TEXT SEGMENT:
Perhaps the added work of texting my friend while walking is too draining, I wonder.

I put my phone away and focus on walking.

I still can’t catch my breath. I sit down on a sandstone block. This would be a really nice spot to sit and watch the water ripple in the darkness if I didn’t need to get along home.

I told my partner it would just be a short walk. He must be wondering where I am.

I do another 200 meters and sit down again. Then another.

The 20-minute walk home is starting to feel like 100 km away. Can I make it back?

Yes, if I stop every few minutes, I’ll be ok.

I should text my partner and let him know why there is a delay.

Maybe I can get an Uber? But then I would have to talk to the driver. Urgh.

I check my phone again. My partner has texted me to politely enquire whether I’ve been run over by a bus or I am still alive.

He’s joking but I must have worried him by taking about an hour longer than I said I would. Oops.

‘Sorry, I was trying to push myself a bit and now I need to sit down every few minutes to catch my breath,’ I quickly text back.

‘Do you want me to come rescue you?’

I pause.

‘Aww. Yes?’

‘I’m putting on my shoes.’

The car pulls up a few minutes later. I give him a hug and lean back into the seat and take a deep breath in. Still not reaching my brain but I know if I get home and lie on the couch for a bit, I’ll be ok.

‘I’m getting better,’ I say to my partner cheerfully as we get to the front door. ‘I couldn’t have gotten through that much a few weeks ago.’

‘You got through it, did you?’ he laughs as he pulls the door open.

WHAT IS BEING ASKED: Return the walk-home text word for word, in full. The items after this point come from a separate source.

SUPPLIED RECORDS:
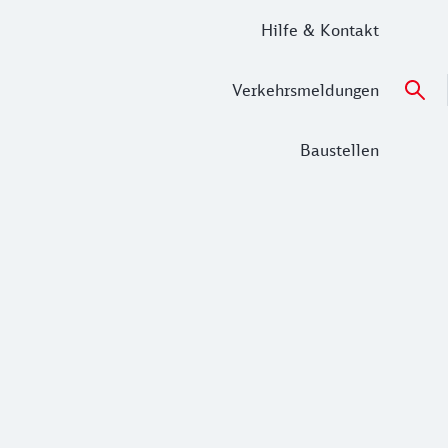
Hilfe & Kontakt
Verkehrsmeldungen
Baustellen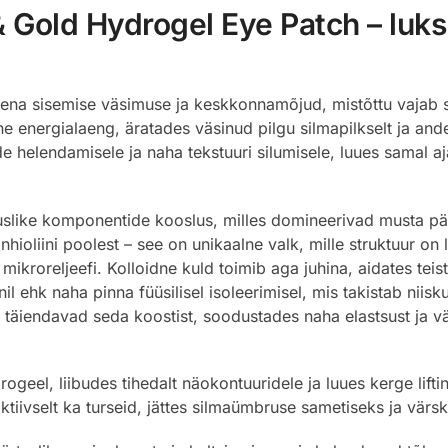
 Gold Hydrogel Eye Patch – luks
a sisemise väsimuse ja keskkonnamõjud, mistõttu vajab see 
energialaeng, äratades väsinud pilgu silmapilkselt ja andes 
 helendamisele ja naha tekstuuri silumisele, luues samal a
ike komponentide kooslus, milles domineerivad musta pärli 
ioliini poolest – see on unikaalne valk, mille struktuur on 
 mikroreljeefi. Kolloidne kuld toimib aga juhina, aidates tei
l ehk naha pinna füüsilisel isoleerimisel, mis takistab niis
n täiendavad seda koostist, soodustades naha elastsust ja 
geel, liibudes tihedalt näokontuuridele ja luues kerge liftin
 aktiivselt ka turseid, jättes silmaümbruse sametiseks ja värs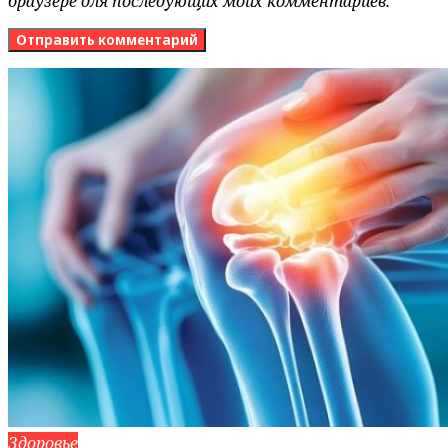
браузере для последующих моих комментариев.
Здоровье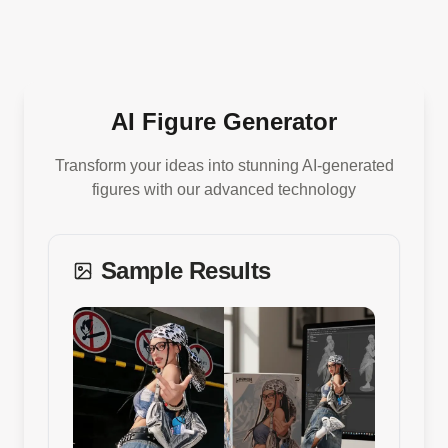
AI Figure Generator
Transform your ideas into stunning AI-generated
figures with our advanced technology
Sample Results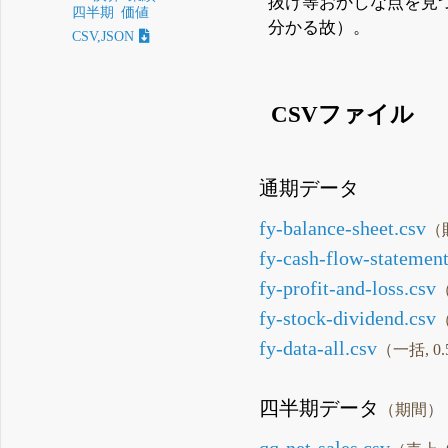
抜け等おかしな点を見
四半期
価値
分かる故）。
CSV,JSON
CSVファイル
通期データ
fy-balance-sheet.csv
（財
fy-cash-flow-statement
fy-profit-and-loss.csv
（
fy-stock-dividend.csv
（
fy-data-all.csv
（一括, 0.
四半期データ
（期間）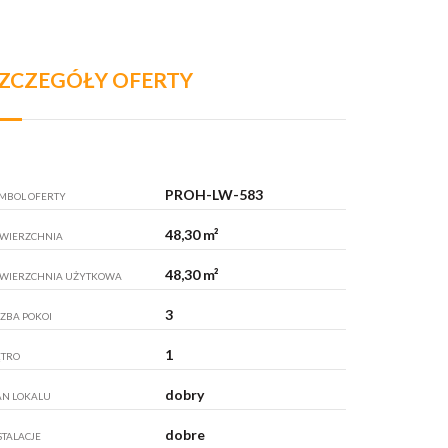
ZCZEGÓŁY OFERTY
PROH-LW-583
MBOL OFERTY
48,30 m²
WIERZCHNIA
48,30 m²
WIERZCHNIA UŻYTKOWA
3
CZBA POKOI
1
ĘTRO
dobry
AN LOKALU
dobre
STALACJE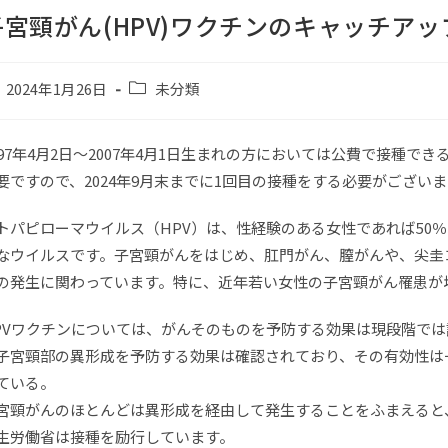
子宮頸がん(HPV)ワクチンのキャッチア
2024年1月26日
未分類
997年4月2日～2007年4月1日生まれの方においては公費で接種でき
要ですので、2024年9月末までに1回目の接種をする必要がござい
トパピローマウイルス（HPV）は、性経験のある女性であれば50
なウイルスです。子宮頸がんをはじめ、肛門がん、膣がんや、尖圭
の発生に関わっています。特に、近年若い女性の子宮頸がん罹患が
PVワクチンについては、がんそのものを予防する効果は現段階では
子宮頸部の異形成を予防する効果は確認されており、その有効性は
ている。
宮頸がんのほとんどは異形成を経由して発生することをふまえると
生労働省は接種を励行しています。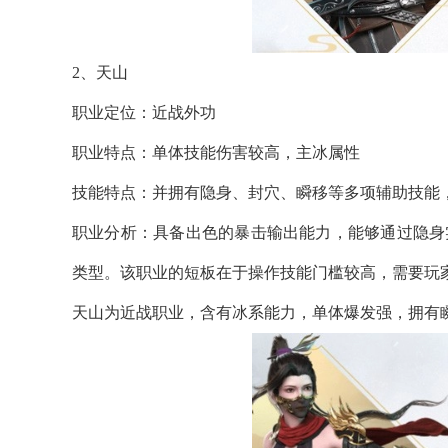
2、天山
职业定位：近战外功
职业特点：单体技能伤害较高，主冰属性
技能特点：并拥有隐身、封穴、瞬移等多项辅助技能
职业分析：具备出色的暴击输出能力，能够通过隐身
类型。该职业的短板在于操作技能门槛较高，需要玩
天山为近战职业，含有冰系能力，单体爆发强，拥有瞬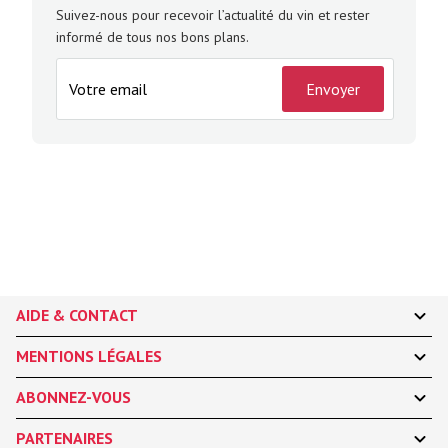
Suivez-nous pour recevoir l’actualité du vin et rester
informé de tous nos bons plans.
Envoyer
AIDE & CONTACT
MENTIONS LÉGALES
ABONNEZ-VOUS
PARTENAIRES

ANSWER SECTION:
Perhaps the added work of texting my friend while walking is too draining, I wonder.

I put my phone away and focus on walking.

I still can’t catch my breath. I sit down on a sandstone block. This would be a really nice spot to sit and watch the water ripple in the darkness if I didn’t need to get along home.

I told my partner it would just be a short walk. He must be wondering where I am.

I do another 200 meters and sit down again. Then another.

The 20-minute walk home is starting to feel like 100 km away. Can I make it back?

Yes, if I stop every few minutes, I’ll be ok.

I should text my partner and let him know why there is a delay.

Maybe I can get an Uber? But then I would have to talk to the driver. Urgh.

I check my phone again. My partner has texted me to politely enquire whether I’ve been run over by a bus or I am still alive.

He’s joking but I must have worried him by taking about an hour longer than I said I would. Oops.

‘Sorry, I was trying to push myself a bit and now I need to sit down every few minutes to catch my breath,’ I quickly text back.

‘Do you want me to come rescue you?’

I pause.

‘Aww. Yes?’

‘I’m putting on my shoes.’

The car pulls up a few minutes later. I give him a hug and lean back into the seat and take a deep breath in. Still not reaching my brain but I know if I get home and lie on the couch for a bit, I’ll be ok.

‘I’m getting better,’ I say to my partner cheerfully as we get to the front door. ‘I couldn’t have gotten through that much a few weeks ago.’

‘You got through it, did you?’ he laughs as he pulls the door open.